→ **YOUR GOAL**
Retype the records below from their first line through the line holding "Хрустящие колечки и соус из кабачков.", including both ends and no pictures.

Collected data entries:
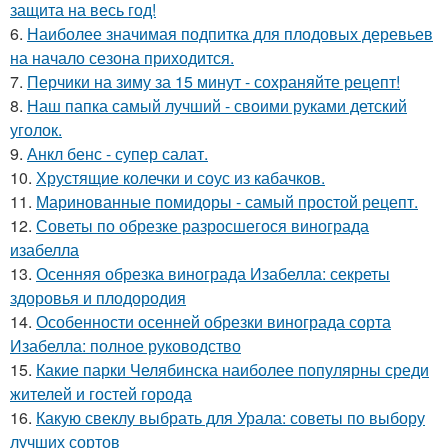
защита на весь год!
6.
Наиболее значимая подпитка для плодовых деревьев
на начало сезона приходится.
7.
Перчики на зиму за 15 минут - сохраняйте рецепт!
8.
Наш папка самый лучший - своими руками детский
уголок.
9.
Анкл бенс - супер салат.
10.
Хрустящие колечки и соус из кабачков.
11.
Маринованные помидоры - самый простой рецепт.
12.
Советы по обрезке разросшегося винограда
изабелла
13.
Осенняя обрезка винограда Изабелла: секреты
здоровья и плодородия
14.
Особенности осенней обрезки винограда сорта
Изабелла: полное руководство
15.
Какие парки Челябинска наиболее популярны среди
жителей и гостей города
16.
Какую свеклу выбрать для Урала: советы по выбору
лучших сортов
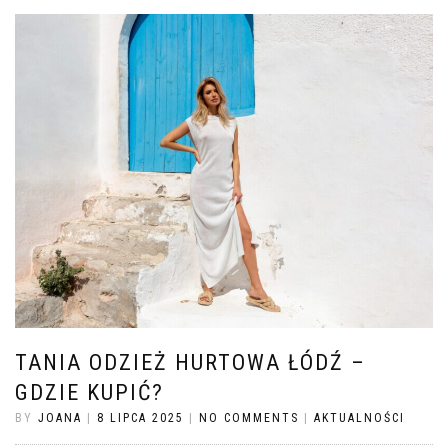
TANIA ODZIEŻ HURTOWA ŁÓDŹ –
GDZIE KUPIĆ?
BY
JOANA
|
8 LIPCA 2025
|
NO COMMENTS
|
AKTUALNOŚCI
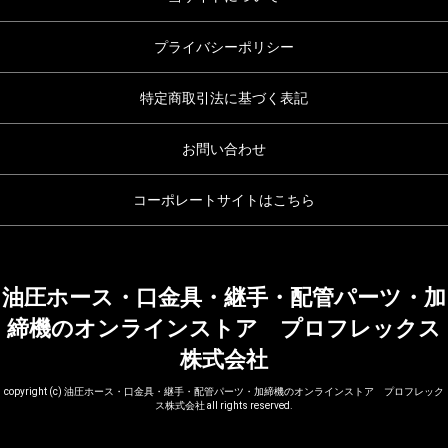
プライバシーポリシー
特定商取引法に基づく表記
お問い合わせ
コーポレートサイトはこちら
油圧ホース・口金具・継手・配管パーツ・加
締機のオンラインストア プロフレックス
株式会社
copyright (c) 油圧ホース・口金具・継手・配管パーツ・加締機のオンラインストア プロフレック
ス株式会社 all rights reserved.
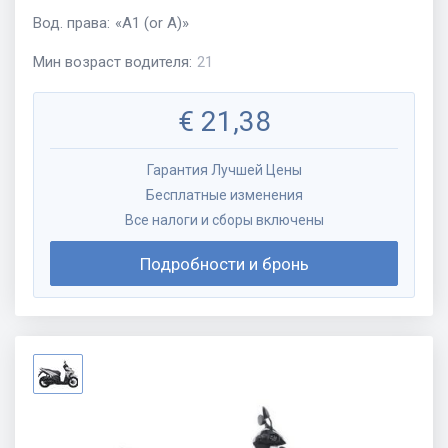
Вод. права
:
«
A1 (or A)
»
Мин возраст водителя
:
21
€
21,38
Гарантия Лучшей Цены
Бесплатные изменения
Все налоги и сборы включены
Подробности и бронь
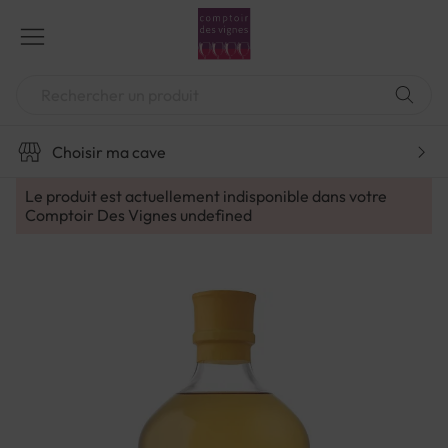
Aller
au
contenu
Chercher
Choisir ma cave
Le produit est actuellement indisponible dans votre
Comptoir Des Vignes
undefined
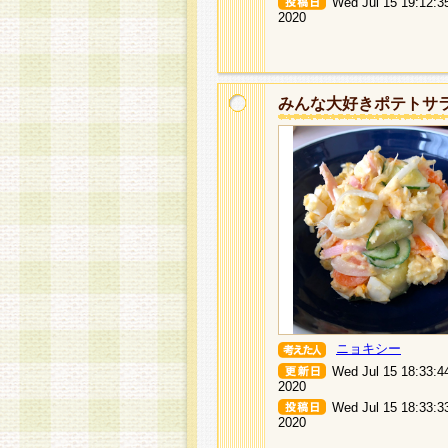
Wed Jul 15 19:12:3
2020
みんな大好きポテトサ
ニョキシー
Wed Jul 15 18:33:4
2020
Wed Jul 15 18:33:3
2020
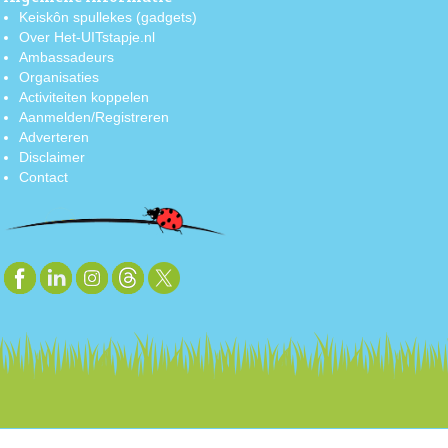
Keiskôn spullekes (gadgets)
Over Het-UITstapje.nl
Ambassadeurs
Organisaties
Activiteiten koppelen
Aanmelden/Registreren
Adverteren
Disclaimer
Contact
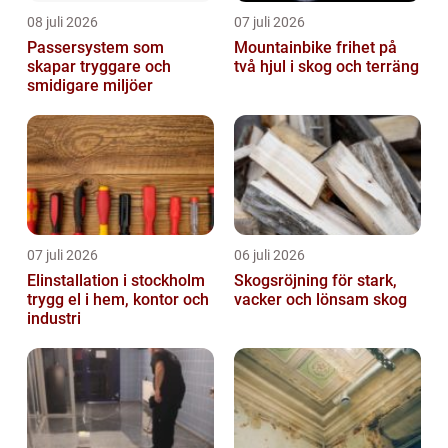
08 juli 2026
07 juli 2026
Passersystem som
Mountainbike frihet på
skapar tryggare och
två hjul i skog och terräng
smidigare miljöer
07 juli 2026
06 juli 2026
Elinstallation i stockholm
Skogsröjning för stark,
trygg el i hem, kontor och
vacker och lönsam skog
industri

→ **TASK RESULT**
защита на весь год!
6.
Наиболее значимая подпитка для плодовых деревьев
на начало сезона приходится.
7.
Перчики на зиму за 15 минут - сохраняйте рецепт!
8.
Наш папка самый лучший - своими руками детский
уголок.
9.
Анкл бенс - супер салат.
10.
Хрустящие колечки и соус из кабачков.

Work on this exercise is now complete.